▸ Instruction 1
Please answer these questions about the excerpt on the Patz case:
(a) On what date did Patz disappear?
(b) What age did the man give for himself?
(c) Which two bodies declined to comment on the story?
▸ Instruction 2
Reproduce the excerpt on the Patz case word for word, starting at "The man questioned" and ending at "the Web site.".

Selected excerpt: Begin

The agent explained that he was investigating an anonymous
tip that the man could be Patz, who disappeared on his way to school in SoHo on
the morning of May 25, 1979.
“I thought it was a hoax,’’ the man told the investigative
site, noting that he had to go on Wikipedia to even found out about the case.
But the agent persisted, asking him questions such as where
he’d lived and gone to school.
The man said it didn’t make any sense because, among other
things, he was 30, or 11 years younger that Patz would have been this year.
The man said he asked the agent why he was still pursing
leads that the boy was alive, given he’d read that Pedro Hernandez, a former
neighborhood bodega worked, had copped to killing Patz in 2012.
The agent didn’t respond, the man said.
FBI sources have already said they are leery about
Hernandez’s confession — which he has since recanted — given inconsistencies in
it and his mental illness.
The man questioned by the agent contacted ProPublica after
the site did an article on the controversy over Hernandez’s arrest.
“I thought you might want to know that the FBI may be
working to prove the child is still alive,” the man told the Web site.
The man asked the site to not use his name to protect his
privacy.
The FBI and Manhattan DA’s Office, which is prosecuting
Hernandez, declined to comment on the story.

Selected excerpt: End
Record set: Begin

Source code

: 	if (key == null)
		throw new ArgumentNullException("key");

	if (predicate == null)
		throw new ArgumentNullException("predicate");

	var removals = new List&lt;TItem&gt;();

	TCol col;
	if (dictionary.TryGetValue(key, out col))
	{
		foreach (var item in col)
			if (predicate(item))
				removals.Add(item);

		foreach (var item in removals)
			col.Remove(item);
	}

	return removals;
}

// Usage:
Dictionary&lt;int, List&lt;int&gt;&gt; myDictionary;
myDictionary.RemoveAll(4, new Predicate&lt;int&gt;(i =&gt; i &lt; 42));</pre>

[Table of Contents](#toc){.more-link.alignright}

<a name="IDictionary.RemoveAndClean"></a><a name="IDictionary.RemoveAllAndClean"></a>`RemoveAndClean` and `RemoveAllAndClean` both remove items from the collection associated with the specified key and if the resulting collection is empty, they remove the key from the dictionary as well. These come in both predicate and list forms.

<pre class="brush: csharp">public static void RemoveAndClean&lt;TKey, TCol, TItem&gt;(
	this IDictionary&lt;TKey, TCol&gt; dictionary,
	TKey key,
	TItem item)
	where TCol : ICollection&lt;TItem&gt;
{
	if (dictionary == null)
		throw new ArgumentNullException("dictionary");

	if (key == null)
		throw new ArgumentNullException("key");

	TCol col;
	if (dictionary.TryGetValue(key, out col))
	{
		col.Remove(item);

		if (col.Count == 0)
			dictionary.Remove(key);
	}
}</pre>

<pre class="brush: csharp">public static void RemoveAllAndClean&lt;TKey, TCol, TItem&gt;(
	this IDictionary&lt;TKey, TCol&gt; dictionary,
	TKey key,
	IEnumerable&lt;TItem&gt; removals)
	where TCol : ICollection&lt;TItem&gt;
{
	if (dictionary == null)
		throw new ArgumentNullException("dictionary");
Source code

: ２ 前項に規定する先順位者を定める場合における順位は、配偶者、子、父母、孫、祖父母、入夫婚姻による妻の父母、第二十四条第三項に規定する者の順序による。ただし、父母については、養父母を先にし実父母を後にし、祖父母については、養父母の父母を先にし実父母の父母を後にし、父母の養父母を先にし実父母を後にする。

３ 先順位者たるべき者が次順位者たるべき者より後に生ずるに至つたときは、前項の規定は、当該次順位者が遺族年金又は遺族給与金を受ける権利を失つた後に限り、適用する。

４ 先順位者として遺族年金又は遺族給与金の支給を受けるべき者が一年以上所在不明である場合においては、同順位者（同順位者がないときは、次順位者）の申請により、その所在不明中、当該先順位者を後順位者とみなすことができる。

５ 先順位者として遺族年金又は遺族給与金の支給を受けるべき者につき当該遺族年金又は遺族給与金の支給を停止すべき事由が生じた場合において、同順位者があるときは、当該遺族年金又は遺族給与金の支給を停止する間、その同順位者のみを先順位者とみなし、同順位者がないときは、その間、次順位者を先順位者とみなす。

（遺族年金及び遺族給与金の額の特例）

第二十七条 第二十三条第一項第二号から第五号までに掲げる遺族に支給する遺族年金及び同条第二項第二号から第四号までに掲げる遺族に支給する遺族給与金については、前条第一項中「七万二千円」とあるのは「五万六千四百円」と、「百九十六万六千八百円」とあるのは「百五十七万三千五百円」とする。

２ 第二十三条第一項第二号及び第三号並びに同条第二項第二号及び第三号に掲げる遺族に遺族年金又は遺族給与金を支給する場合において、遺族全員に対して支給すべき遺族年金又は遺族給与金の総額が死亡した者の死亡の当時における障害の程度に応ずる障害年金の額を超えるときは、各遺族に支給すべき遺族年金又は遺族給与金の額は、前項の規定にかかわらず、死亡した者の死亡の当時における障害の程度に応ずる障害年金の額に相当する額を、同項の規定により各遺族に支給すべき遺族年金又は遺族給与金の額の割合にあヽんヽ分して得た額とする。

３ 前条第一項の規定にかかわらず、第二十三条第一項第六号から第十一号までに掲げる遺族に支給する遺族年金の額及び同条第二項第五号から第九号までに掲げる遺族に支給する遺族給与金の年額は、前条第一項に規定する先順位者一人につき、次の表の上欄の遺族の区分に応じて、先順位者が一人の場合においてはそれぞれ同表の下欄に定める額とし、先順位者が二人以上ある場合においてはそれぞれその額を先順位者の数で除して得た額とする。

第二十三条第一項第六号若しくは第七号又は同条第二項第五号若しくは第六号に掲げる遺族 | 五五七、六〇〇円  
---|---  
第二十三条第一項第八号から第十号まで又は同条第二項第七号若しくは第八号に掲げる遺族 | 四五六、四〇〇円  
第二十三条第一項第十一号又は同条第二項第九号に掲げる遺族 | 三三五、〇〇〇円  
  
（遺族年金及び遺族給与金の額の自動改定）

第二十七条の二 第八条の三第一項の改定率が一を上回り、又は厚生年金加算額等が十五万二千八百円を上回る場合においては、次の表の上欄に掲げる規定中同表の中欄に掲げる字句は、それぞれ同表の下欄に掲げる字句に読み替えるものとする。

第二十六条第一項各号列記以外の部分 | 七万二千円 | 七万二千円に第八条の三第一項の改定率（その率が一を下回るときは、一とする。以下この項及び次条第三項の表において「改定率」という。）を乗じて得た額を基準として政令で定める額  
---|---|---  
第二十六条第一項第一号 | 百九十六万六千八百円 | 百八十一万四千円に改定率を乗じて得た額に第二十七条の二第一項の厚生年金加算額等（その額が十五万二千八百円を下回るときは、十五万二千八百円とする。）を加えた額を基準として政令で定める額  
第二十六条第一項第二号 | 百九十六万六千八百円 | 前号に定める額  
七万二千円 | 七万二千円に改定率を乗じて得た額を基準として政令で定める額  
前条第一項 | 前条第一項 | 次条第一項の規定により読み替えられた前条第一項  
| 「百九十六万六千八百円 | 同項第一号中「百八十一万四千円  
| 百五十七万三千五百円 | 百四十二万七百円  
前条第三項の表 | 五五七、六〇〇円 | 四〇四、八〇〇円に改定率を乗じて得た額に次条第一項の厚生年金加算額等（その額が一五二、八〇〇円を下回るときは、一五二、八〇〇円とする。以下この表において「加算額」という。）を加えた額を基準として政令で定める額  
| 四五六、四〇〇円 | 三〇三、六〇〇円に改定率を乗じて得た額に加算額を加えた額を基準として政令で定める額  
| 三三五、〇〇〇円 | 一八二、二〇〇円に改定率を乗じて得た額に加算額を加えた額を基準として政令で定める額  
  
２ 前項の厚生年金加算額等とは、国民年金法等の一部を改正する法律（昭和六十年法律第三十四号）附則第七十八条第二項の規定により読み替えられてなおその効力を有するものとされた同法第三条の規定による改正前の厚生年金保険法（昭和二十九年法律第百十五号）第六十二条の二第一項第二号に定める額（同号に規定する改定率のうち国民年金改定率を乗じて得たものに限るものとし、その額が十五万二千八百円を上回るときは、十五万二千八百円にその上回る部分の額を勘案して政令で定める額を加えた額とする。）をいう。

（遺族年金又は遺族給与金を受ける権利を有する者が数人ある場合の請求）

Record set: End

▸ Answer box 1
(a) May 25, 1979
(b) 30
(c) The FBI and the Manhattan DA's Office

▸ Answer box 2
The man questioned by the agent contacted ProPublica after
the site did an article on the controversy over Hernandez’s arrest.
“I thought you might want to know that the FBI may be
working to prove the child is still alive,” the man told the Web site.